Duane Nollen, The Oskaloosa Herald, Iowa –
OSKALOOSA — Scientists have found more mammoth remains at a dig site in eastern Mahaska County that are creating a stir.
Researchers recently uncovered the glenoid cavities — shoulder bones — of two distinct mammoths and fragments of a tusk at the dig site.
Scientists from the University of Iowa, Iowa State University, the Indian Creek Nature Center, William Penn University, Indian Hills Community College and Oskaloosa High School science faculty and students were digging at the site Sunday morning. In all, about 25 people were excavating at the site.
Dr. Jim North of William Penn University said the find is significant.
“There are few sites in the Midwest that have more than two mammoths,” he said. “We’re thinking that there are two separate organisms that died here.”
What really makes the find significant is that the remains of the animals’ environment also were found with the fossilized bones.
“The rarity is that we found them where they lived,” said Dave Brenzel of the Indian Creek Nature Center. “Two were entombed in their environment.”
The fossils were found with remains of trees, such as spruce and fur, that existed when the mammoths lived and the species continue to grow today.
“It’s a cool Ice Age site,” Brenzel said.
Oskaloosa High School science teacher Mike Goudy brought six of his students to the site Sunday to help.
“We’re putting them to work as soon as we can,” he said. “The boys are leaning on the shovels right now.”
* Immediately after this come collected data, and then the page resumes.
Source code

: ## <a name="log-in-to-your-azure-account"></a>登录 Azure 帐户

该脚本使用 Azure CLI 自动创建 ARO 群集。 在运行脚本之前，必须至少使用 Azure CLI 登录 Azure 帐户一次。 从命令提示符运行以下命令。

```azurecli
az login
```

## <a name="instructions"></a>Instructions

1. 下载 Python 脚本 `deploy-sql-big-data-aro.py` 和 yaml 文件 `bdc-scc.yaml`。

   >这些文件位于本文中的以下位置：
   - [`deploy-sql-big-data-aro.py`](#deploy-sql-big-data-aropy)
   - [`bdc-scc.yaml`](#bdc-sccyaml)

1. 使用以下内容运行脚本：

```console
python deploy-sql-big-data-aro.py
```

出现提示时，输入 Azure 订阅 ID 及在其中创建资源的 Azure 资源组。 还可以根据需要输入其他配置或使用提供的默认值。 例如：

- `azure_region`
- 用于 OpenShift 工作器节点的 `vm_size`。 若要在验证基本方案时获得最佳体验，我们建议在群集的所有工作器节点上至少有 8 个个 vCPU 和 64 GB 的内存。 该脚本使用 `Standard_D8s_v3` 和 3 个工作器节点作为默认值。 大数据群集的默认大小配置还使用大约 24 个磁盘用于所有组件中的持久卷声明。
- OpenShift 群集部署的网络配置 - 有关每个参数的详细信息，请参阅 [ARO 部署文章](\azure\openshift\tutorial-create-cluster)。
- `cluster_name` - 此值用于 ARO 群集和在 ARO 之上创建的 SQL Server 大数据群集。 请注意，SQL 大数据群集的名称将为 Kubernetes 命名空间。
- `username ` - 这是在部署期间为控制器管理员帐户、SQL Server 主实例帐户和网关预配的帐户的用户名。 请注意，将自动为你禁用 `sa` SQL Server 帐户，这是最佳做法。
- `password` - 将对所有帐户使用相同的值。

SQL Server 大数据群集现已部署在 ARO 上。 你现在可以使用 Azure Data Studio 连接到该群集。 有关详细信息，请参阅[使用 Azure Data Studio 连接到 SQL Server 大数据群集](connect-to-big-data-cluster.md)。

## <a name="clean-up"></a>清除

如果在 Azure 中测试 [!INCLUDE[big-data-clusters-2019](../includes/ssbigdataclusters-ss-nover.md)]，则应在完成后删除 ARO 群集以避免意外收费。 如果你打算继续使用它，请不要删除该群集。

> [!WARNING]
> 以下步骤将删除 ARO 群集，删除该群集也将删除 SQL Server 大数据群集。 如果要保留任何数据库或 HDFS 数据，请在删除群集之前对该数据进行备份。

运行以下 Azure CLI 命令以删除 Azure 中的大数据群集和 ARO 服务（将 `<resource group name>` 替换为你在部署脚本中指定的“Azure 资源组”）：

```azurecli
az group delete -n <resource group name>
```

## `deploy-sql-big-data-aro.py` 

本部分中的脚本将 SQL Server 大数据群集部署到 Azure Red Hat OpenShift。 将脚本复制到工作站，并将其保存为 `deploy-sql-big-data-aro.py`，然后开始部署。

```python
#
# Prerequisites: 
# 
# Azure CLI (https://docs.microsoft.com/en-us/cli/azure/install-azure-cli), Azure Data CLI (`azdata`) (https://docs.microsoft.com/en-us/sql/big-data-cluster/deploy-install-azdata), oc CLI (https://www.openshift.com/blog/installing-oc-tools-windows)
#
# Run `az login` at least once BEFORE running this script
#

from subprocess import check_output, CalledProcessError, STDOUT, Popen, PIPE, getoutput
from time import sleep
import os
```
Goudy said this is the first time high school students have worked at the site.
“They’re interested in science and really good students,” Goudy said.
Goudy plans to integrate the work at the dig site with his curriculum this fall.
Goudy said he also found a mammoth rib bone when excavation began at the site. Goudy said that he and Pete Eyheralde, of Iowa State University, were digging a drainage trench when he found a mammoth rib bone.
“It was the first day and I found a bone,” he said.
William Penn professor Dr. Janet Ewart also was at the site Sunday for the first time.
“It’s fascinating,” she said. It’s fun to be around fellow scientists who have made such a discovery. “It’s not a lot of dirt and bones — it means something,” she added.
University of Iowa professor emeritus of geoscience Holmes Semken also discussed some fragments of mammoth tusks found at the site.
“The tusk is an ever-growing tooth,” he said.
Semken said the tusk fragments are abnormal because they indicate that the tusk at some points stopped growing.
“The tusk seems to be segmented — growth was arrested from time to time,” he said.
He said that could be caused by either a genetic abnormality or environmental factors.
“I don’t know what caused it,” he said.
Geologists have said the dig site tells an “interesting story,” North said.
Researchers have dug about 10 to 12 feet down and uncovered the fossils and remains of the mammoths’ environment.
Brenzel said what remains a mystery is why the mammoths died out.
There have been seven major extinction events in the Earth’s history, North added.